Wie es sowas passieren kann! Da schreibt einer ein Buch voller Dinge, die es gar nicht gibt, und plötzlich gibt es diese Dinge doch. Der deutsche Bundespräsident Wulff war noch auf dem falschen Fuß als er kurz entschlossen den Islam einzugemeinden versuchte und ihn einem christlich-jüdischen Kulturkreis als eine Art gleichberechtigte Neukultur zuordnete. Blöderweise hat es diese christlich-jüdische Kultur in Europa überhaupt nie gegeben, Christen waren antisemitisch, Juden eben keine Christen und deswegen ausgegrenzt, aber siebzig Jahre nach Hitler gibt's dann plötzlich eine christlich-jüdische Kultur. Oh, Ihr Heuchler! Die europäische Kultur der Gegenwart ist eine säkulare Kultur, die auf den Errungenschaften der Aufklärung beruht, also auf der Überwindung des Christentums!

Dass Wulff nun auch noch den Islam miteingemeindete, war vielleicht gut gemeint, aber schlichtweg dumm.
Es gibt keine christlich-jüdisch-islamische Kultur. Der Islam ist zudem auch historisch nie ein Bestandteil der europäischen Kultur gewesen, sondern ein Produkt des "Morgenlandes", das sich erst vor wenigen Jahrzehnten im aufgeklärten Europa via Gastarbeiter breitflächig anzusiedeln begann. Darum bekam Wulff auch gleich die Rechnung präsentiert, seine Islameingemeindung fand wenig Zustimmung, in der Bevölkerung stieg die ohnehin vorhandene Abneigung gegen diese Religion stark an.

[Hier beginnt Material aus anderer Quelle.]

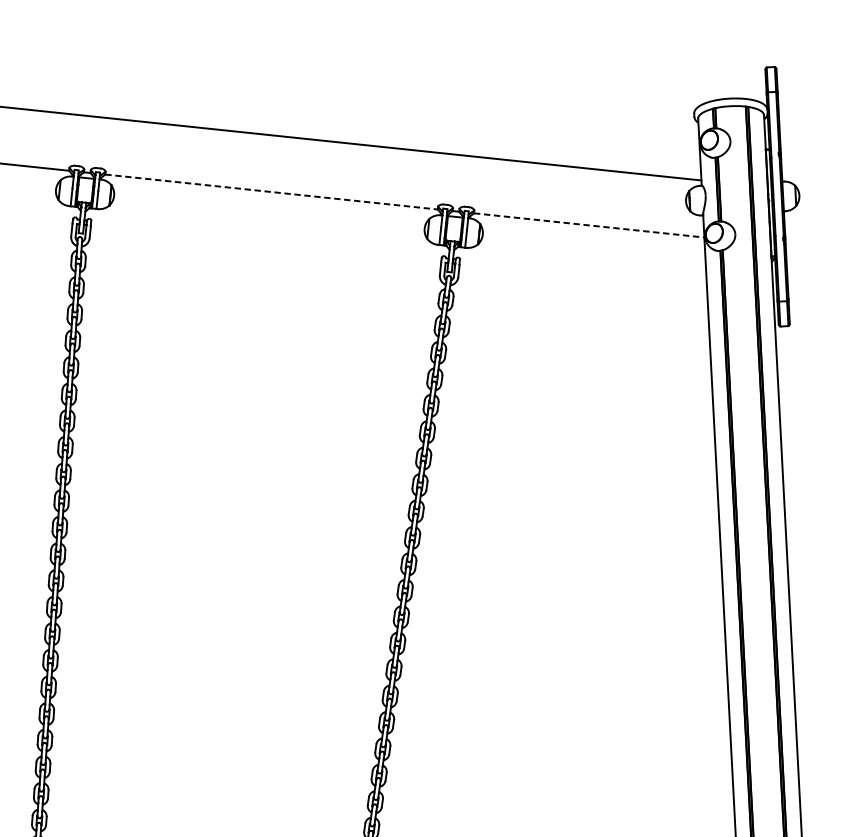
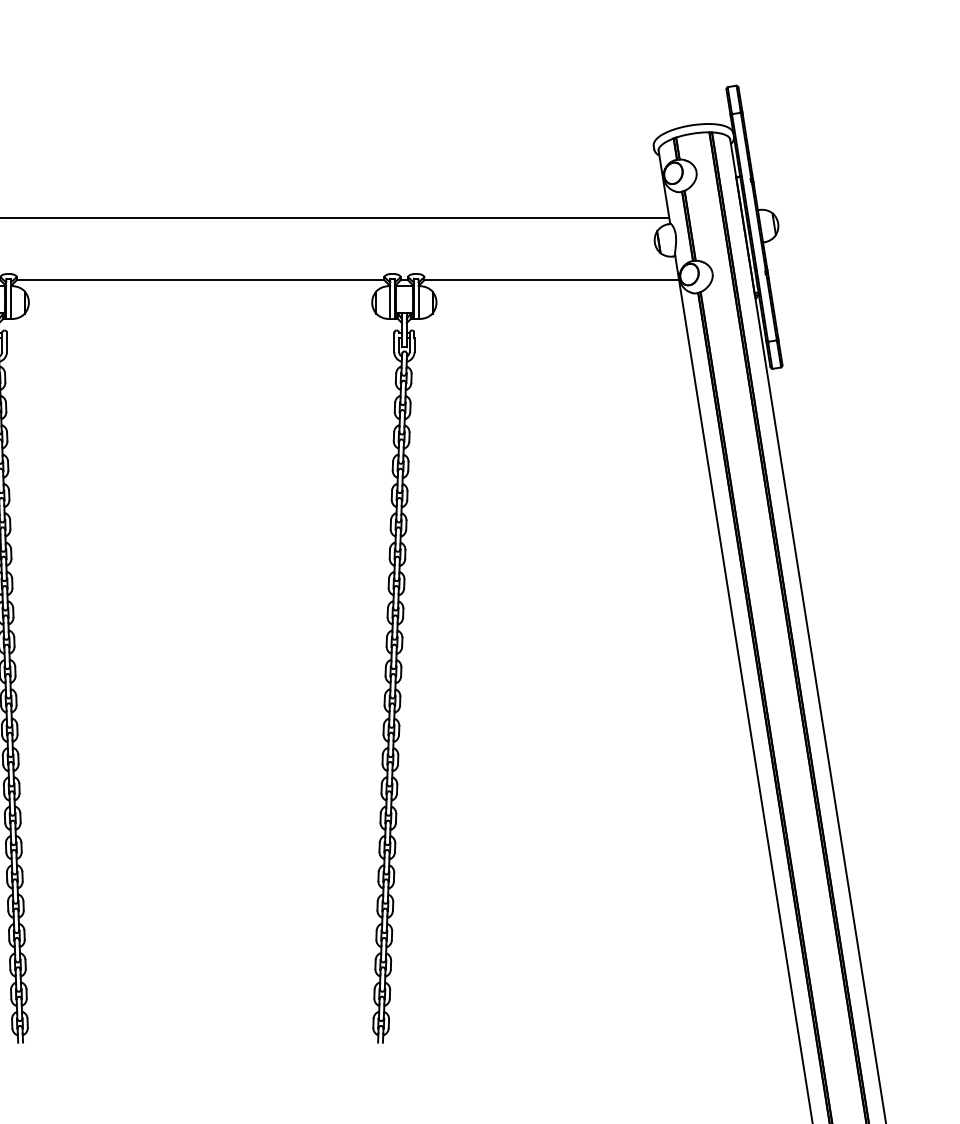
line: (271, 192) -> (200, 280), dashed -> solid
line: (589, 225) -> (552, 280), dashed -> solid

Das Thema Migration wird zurzeit in Deutschland heftig diskutiert, ebenso die Haltung zum Islam, einschließlich der Frage, ob es Kritik an jedweder Religion geben dürfe oder sogar geben müsse. Sarrazin hat diese Diskussionen ausgelöst, wofür ihm - mit Vorbehalten gegen mancher seiner ideologischen Positionen - zu danken ist.

Hier als Abschluss ein ZDF-Interview mit dem bekannten Atheisten und Religionskritiker Michael Schmidt-Salomon zu diesem Themenbereich:

Hinweis: zum Abspielen der mp3-Datei wird Quicktime-plug-in o.ä. benötigt.

PS: Bundeskanzlerin Angela Merkel hat die Bemühungen um den Aufbau einer multikulturellen Gesellschaft in Deutschland als fehlgeschlagen bezeichnet. "Dieser Ansatz ist gescheitert, absolut gescheitert", sagte Merkel am 16.10.2010 auf dem Deutschlandtag der Jungen Union in Potsdam. Hätte sie das ohne Sarrazins Kritik am systemlosen deutschen Migrationssystem auch gesagt?